Mesmo que se aceitasse a tese de que a legalização do aborto diminui o número de procedimentos, seria difícil aceitar esse passo do argumento das autoras da ADPF 442 sem diminuir, ao mesmo tempo, o valor jurídico e moral da vida dos seres humanos não nascidos. Os grandes países que legalizaram a prática ainda realizam centenas de milhares de abortos por ano. De acordo com dados da Organização Mundial da Saúde, ocorreram 881.377 abortos na Rússia e 664.335 nos Estados Unidos em 2013; 212.983 na França e 196.062 no Reino Unido em 2014. Entre 1978 e 1997, os Estados Unidos registraram mais de 1 milhão de abortos a cada ano.

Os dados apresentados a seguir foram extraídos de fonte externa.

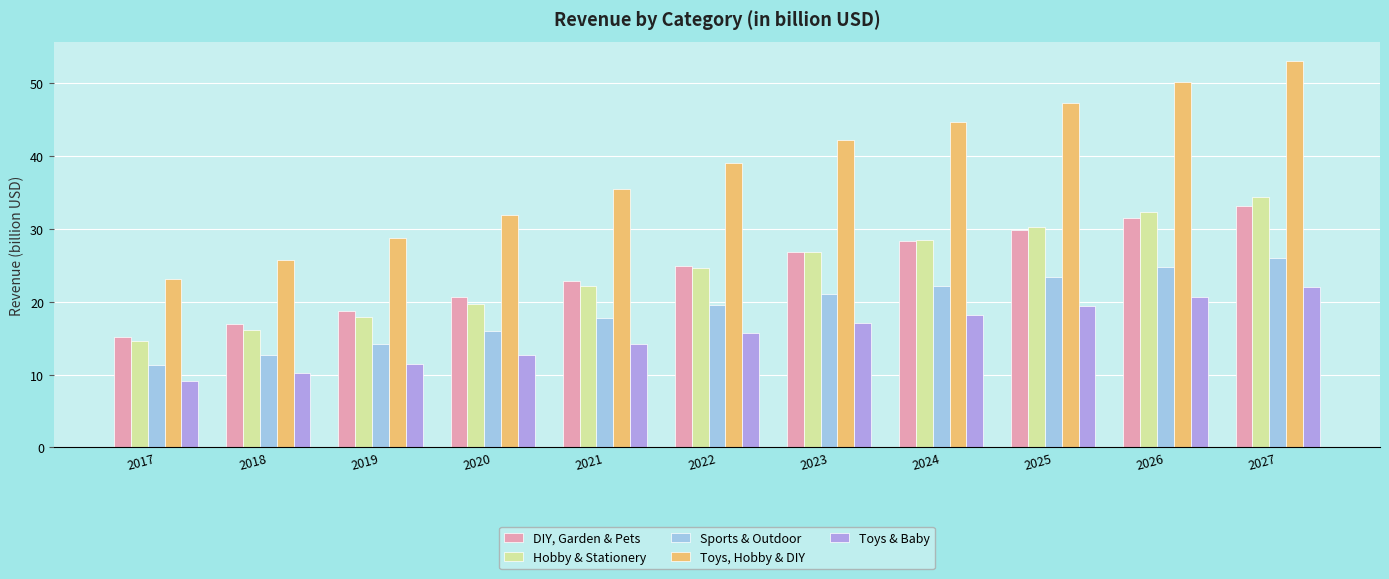

What is the total value across all series at 2019?

91.0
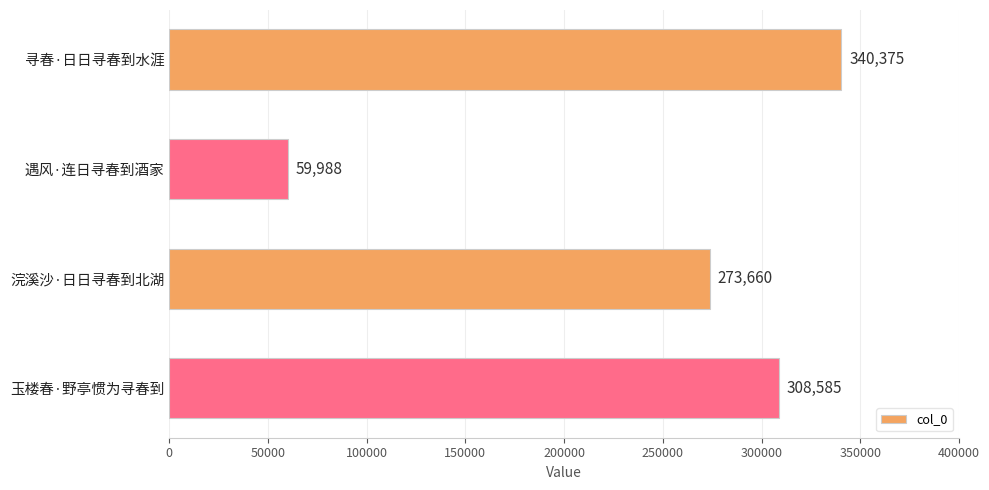

What is the change in value from 遇风·连日寻春到酒家 to 玉楼春·野亭惯为寻春到?

+248597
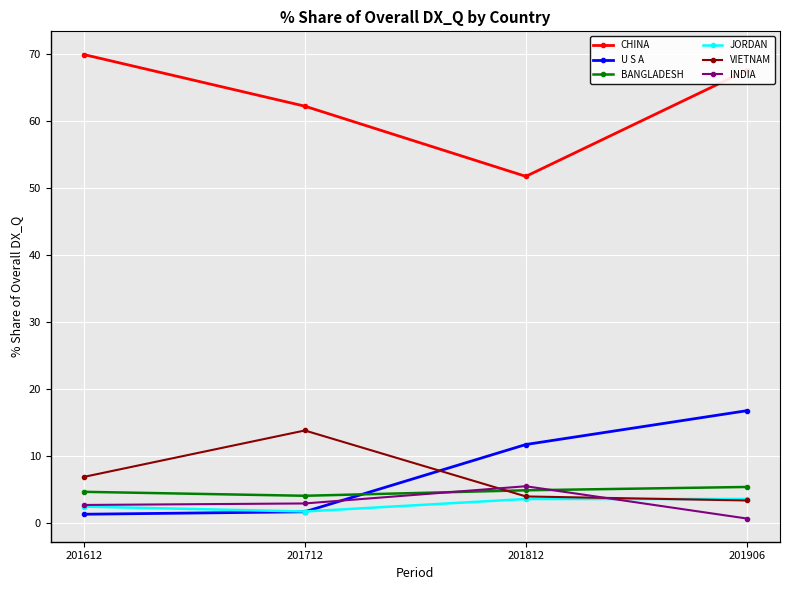

Which series has the largest range (max minus min)?

CHINA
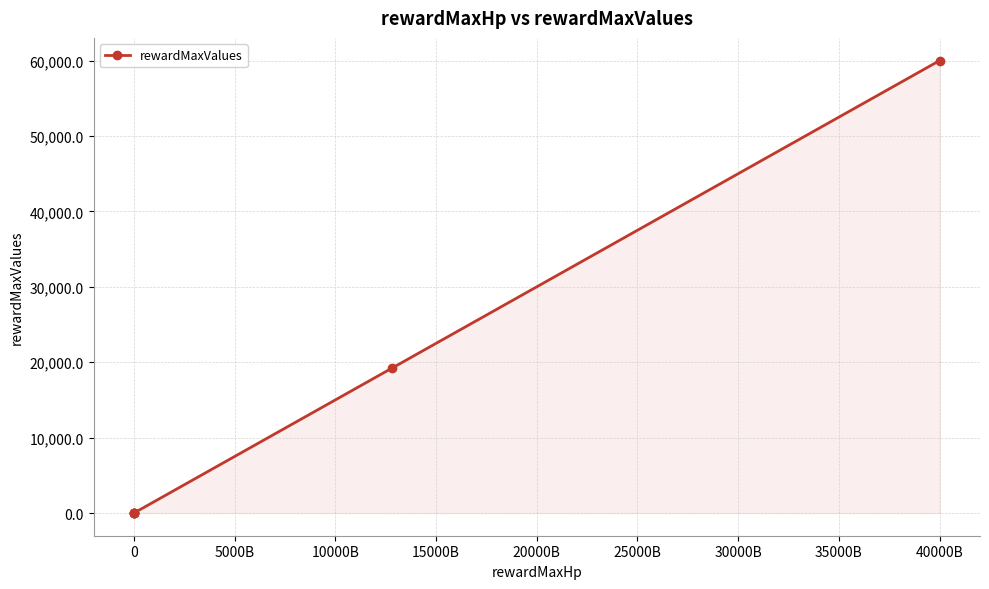

Count the number of data series in this chart.

1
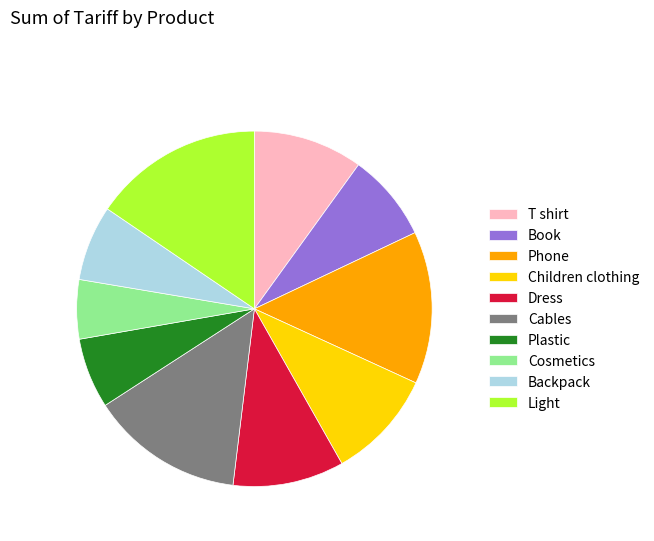

Which category has the smallest portion of the pie?

Cosmetics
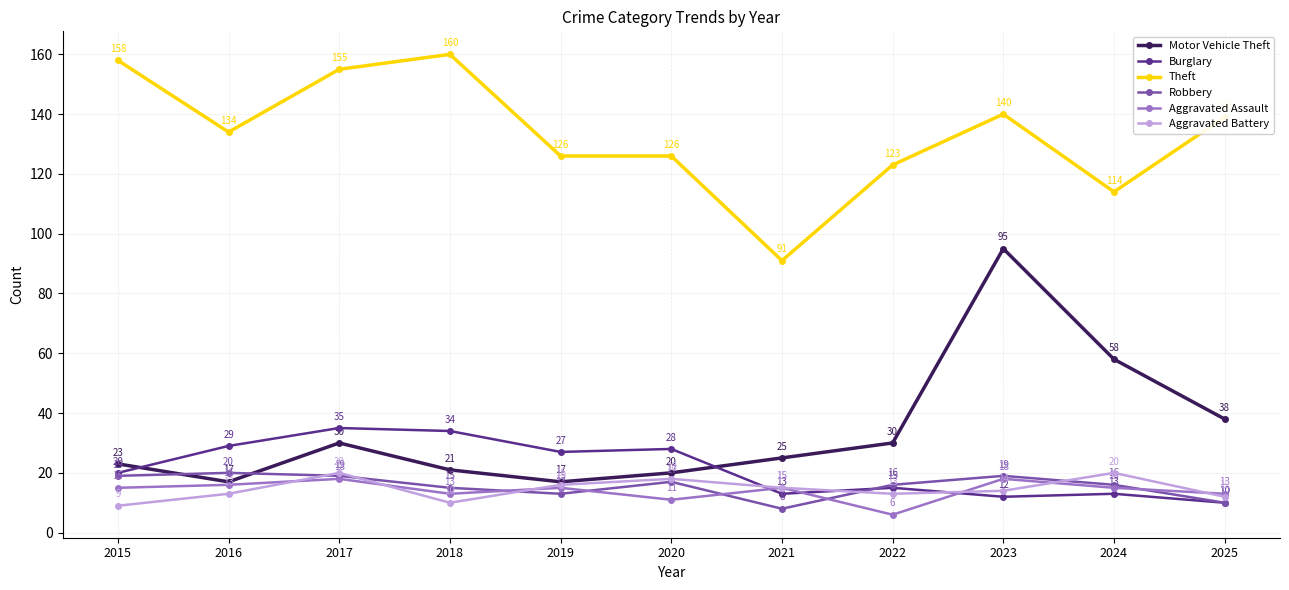

True or false: Aggravated Assault and Motor Vehicle Theft cross at least once.

False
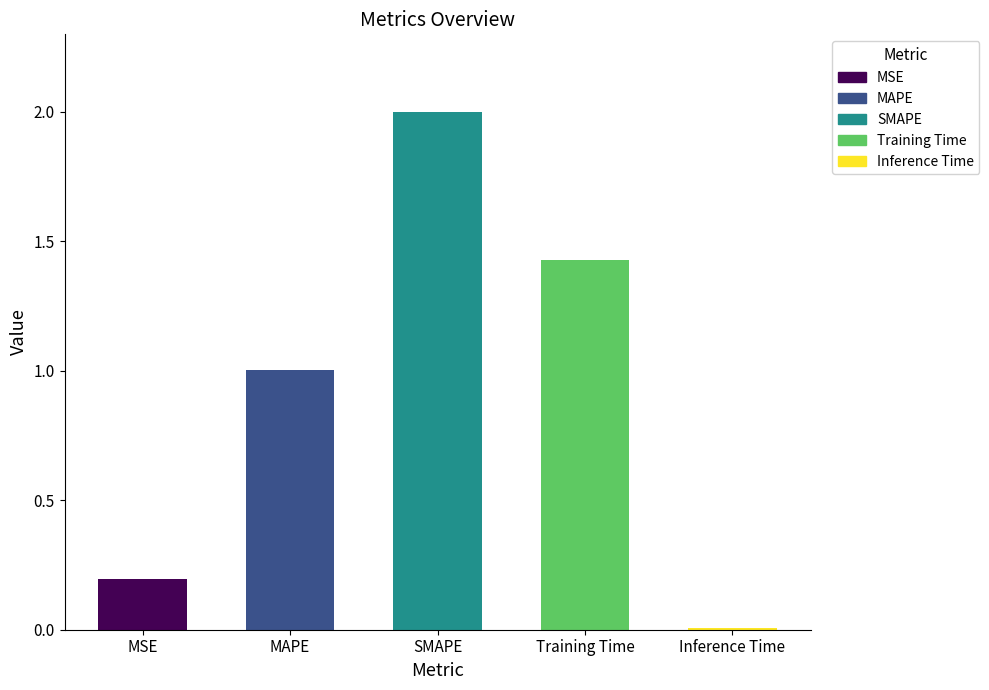

What value does the data have at MAPE?

1.0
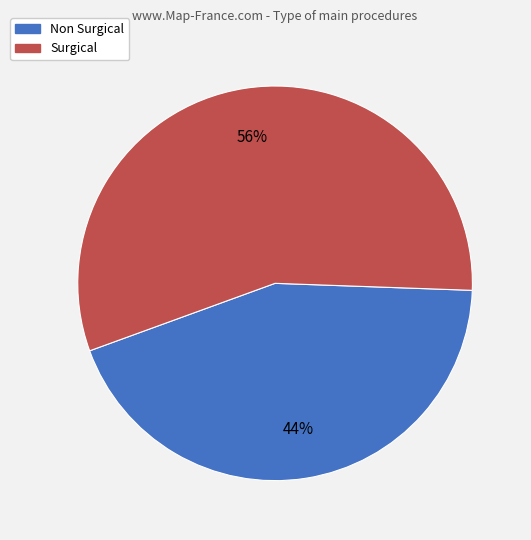

Rank the categories by value from highest to lowest.

Surgical, Non Surgical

Uma analogia moral ajuda a perceber o incômodo nesse raciocínio e os limites da aplicação da regra da proporcionalidade em casos envolvendo o direito à vida. Se porventura se descobrisse que descriminalizar o homicídio reduziria o número total de assassinatos no Brasil, uma vez que isso “acolheria” os potenciais homicidas “na rota crítica” do crime, “sem perseguição penal ou receio de estigma”, aceitaríamos legalizar o assassinato? Para que esse argumento faça sentido no caso do aborto, está operando, mesmo contra a suposição das autoras, a premissa de que a vida de embriões e fetos tem menos valor que a vida dos seres humanos já nascidos e das mulheres, em particular. A inconsistência dessa visão já foi analisada no primeiro e no segundo texto desta série de análises.
Diálogo
Não só a convicção de que vida deve ser protegida desde a concepção motiva essa série de análises sobre a ADPF 442, mas também nossa crença no poder da razão e do diálogo. O filósofo Christopher Kaczor, que se posiciona a favor da proteção da vida desde a concepção, faz um agradecimento especial, no primeiro parágrafo de seu livro, ao também filósofo David Boonin, que defende a posição contrária: “David Boonin, autor de Uma Defesa do Aborto, merece especial reconhecimento e gratidão. David leu meu manuscrito inteiro duas vezes e, na segunda vez, me mandou 23 páginas, em espaçamento simples, de comentários, questões, objeções e desafios. Estou especialmente em débito para com ele por este trabalho” [tradução livre do inglês].